Develop a clear strategy
Once you know what you’re looking to achieve, write down how you intend to get their. What is your strategy? If your objective is to get 100% of people to know about cybersecurity, your strategy might be to run training for every team for the next six months.
Finding friends…and foes
Who are your allies and who is against cybersecurity? Do a little analysis within your business to see who can help you with getting the message across and of how important this topic is. Maybe the head of HR or Finance? What are their concerns? What keeps them awake at night? Look for the positives in what cybersecurity brings and help them see how it will help, not hinder them.
Build a plan
Cybersecurity is part of a bigger picture (information security) so build a plan that goes beyond the narrow confines of the IT department. Now you have got leaders involved (and hopefully supportive) and you have a clear picture of your objectives and identified your supporters, you can now write your plan of action.

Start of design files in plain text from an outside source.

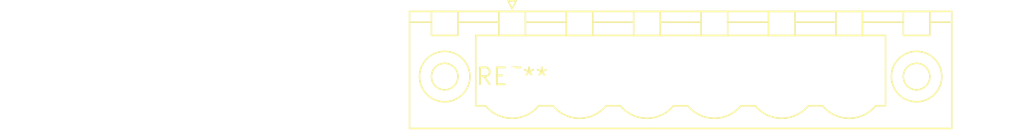
<source format=kicad_pcb>
(kicad_pcb (version 20240108) (generator pcbnew)

  (general
    (thickness 1.6)
  )

  (paper "A4")
  (layers
    (0 "F.Cu" signal)
    (31 "B.Cu" signal)
    (32 "B.Adhes" user "B.Adhesive")
    (33 "F.Adhes" user "F.Adhesive")
    (34 "B.Paste" user)
    (35 "F.Paste" user)
    (36 "B.SilkS" user "B.Silkscreen")
    (37 "F.SilkS" user "F.Silkscreen")
    (38 "B.Mask" user)
    (39 "F.Mask" user)
    (40 "Dwgs.User" user "User.Drawings")
    (41 "Cmts.User" user "User.Comments")
    (42 "Eco1.User" user "User.Eco1")
    (43 "Eco2.User" user "User.Eco2")
    (44 "Edge.Cuts" user)
    (45 "Margin" user)
    (46 "B.CrtYd" user "B.Courtyard")
    (47 "F.CrtYd" user "F.Courtyard")
    (48 "B.Fab" user)
    (49 "F.Fab" user)
    (50 "User.1" user)
    (51 "User.2" user)
    (52 "User.3" user)
    (53 "User.4" user)
    (54 "User.5" user)
    (55 "User.6" user)
    (56 "User.7" user)
    (57 "User.8" user)
    (58 "User.9" user)
  )

  (setup
    (pad_to_mask_clearance 0)
    (pcbplotparams
      (layerselection 0x00010fc_ffffffff)
      (plot_on_all_layers_selection 0x0000000_00000000)
      (disableapertmacros false)
      (usegerberextensions false)
      (usegerberattributes false)
      (usegerberadvancedattributes false)
      (creategerberjobfile false)
      (dashed_line_dash_ratio 12.000000)
      (dashed_line_gap_ratio 3.000000)
      (svgprecision 4)
      (plotframeref false)
      (viasonmask false)
      (mode 1)
      (useauxorigin false)
      (hpglpennumber 1)
      (hpglpenspeed 20)
      (hpglpendiameter 15.000000)
      (dxfpolygonmode false)
      (dxfimperialunits false)
      (dxfusepcbnewfont false)
      (psnegative false)
      (psa4output false)
      (plotreference false)
      (plotvalue false)
      (plotinvisibletext false)
      (sketchpadsonfab false)
      (subtractmaskfromsilk false)
      (outputformat 1)
      (mirror false)
      (drillshape 1)
      (scaleselection 1)
      (outputdirectory "")
    )
  )

  (net 0 "")

  (footprint "PhoenixContact_MSTBV_2,5_6-GF-5,08_1x06_P5.08mm_Vertical_ThreadedFlange" (layer "F.Cu") (at 0 0))

)

</source>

You should see cybersecurity as an enduring programme but still approach it like a project, with clear milestones and outcomes.
There are many ways you can improve cybersecurity but don’t expect to do it overnight if you wish to do it well. Yes, of course, you can look to implement Cyber Essentials and that will be a fantastic first step, but….to make a real difference, it takes time and effort.
Remember; cybersecurity is a journey, not a destination.